“The strong performance in the quarter was even more impressive as we were comparing historical growth last year and had a slower start to the spring this year,” Decker said.
During a conference call with analysts, Decker added that “customers keep telling us that their homes have never been more important, and the backlog of projects is very healthy.” “The medium to long-term underpinnings of the demand for home improvement have never been stronger,” he said.
Home Depot’s strong numbers may help dispel some concerns about an economic slowdown and a possible drop in home prices.
Yes, plans to raise the Fed’s interest rates could lead to higher mortgage rates. But experts point out that a short supply of new homes along with a still healthy job market should continue to support home sales. This is good for Home Depot.
High mortgage rates “will undoubtedly pour some cold water on the housing market,” Joe LaVorgna, chief US economist for Natixis CIB, said in a report.
But he added that “making sure home prices are slow is extraordinarily difficult due to the chronic national housing deficit — made infinitely worse by the housing pandemic, and ongoing supply chain issues that have prevented new homes from being completed.”

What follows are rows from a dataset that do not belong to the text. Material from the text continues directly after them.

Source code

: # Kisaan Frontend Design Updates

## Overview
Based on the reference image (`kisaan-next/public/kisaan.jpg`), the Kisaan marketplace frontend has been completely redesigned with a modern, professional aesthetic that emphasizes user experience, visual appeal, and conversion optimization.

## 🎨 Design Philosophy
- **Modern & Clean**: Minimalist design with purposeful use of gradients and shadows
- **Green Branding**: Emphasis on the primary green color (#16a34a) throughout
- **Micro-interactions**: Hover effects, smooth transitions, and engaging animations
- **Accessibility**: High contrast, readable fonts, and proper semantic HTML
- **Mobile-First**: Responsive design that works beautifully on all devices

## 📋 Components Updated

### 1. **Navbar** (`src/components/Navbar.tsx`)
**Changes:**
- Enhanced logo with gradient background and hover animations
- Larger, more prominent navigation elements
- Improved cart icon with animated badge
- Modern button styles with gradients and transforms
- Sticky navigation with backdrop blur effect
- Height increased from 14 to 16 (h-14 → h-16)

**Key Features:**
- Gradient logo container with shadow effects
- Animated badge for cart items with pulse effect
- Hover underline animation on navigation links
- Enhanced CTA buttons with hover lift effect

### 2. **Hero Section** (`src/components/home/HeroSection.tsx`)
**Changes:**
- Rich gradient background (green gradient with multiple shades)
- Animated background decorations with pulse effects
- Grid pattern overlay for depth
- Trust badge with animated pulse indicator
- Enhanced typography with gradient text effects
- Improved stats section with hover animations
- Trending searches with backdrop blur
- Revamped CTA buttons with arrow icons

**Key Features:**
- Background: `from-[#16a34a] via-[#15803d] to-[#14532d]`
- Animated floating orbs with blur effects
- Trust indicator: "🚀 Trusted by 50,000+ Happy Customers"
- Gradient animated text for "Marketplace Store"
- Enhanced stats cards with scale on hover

LaVorgna believes that “just a single-digit correction in home prices over the next year is perfectly reasonable.”
In other words, home prices are not likely to collapse quite as much as they did in the late 2000s. This is not a repeat of the mortgage boom and subsequent crash.
“The main issue for housing remains a lack of supply. There isn’t enough to meet demand,” said Laura Adams, chief real estate analyst at Aceable, an online real estate education platform. “We don’t expect this to be another bubble bursting. There may be a gradual easing this year and next.”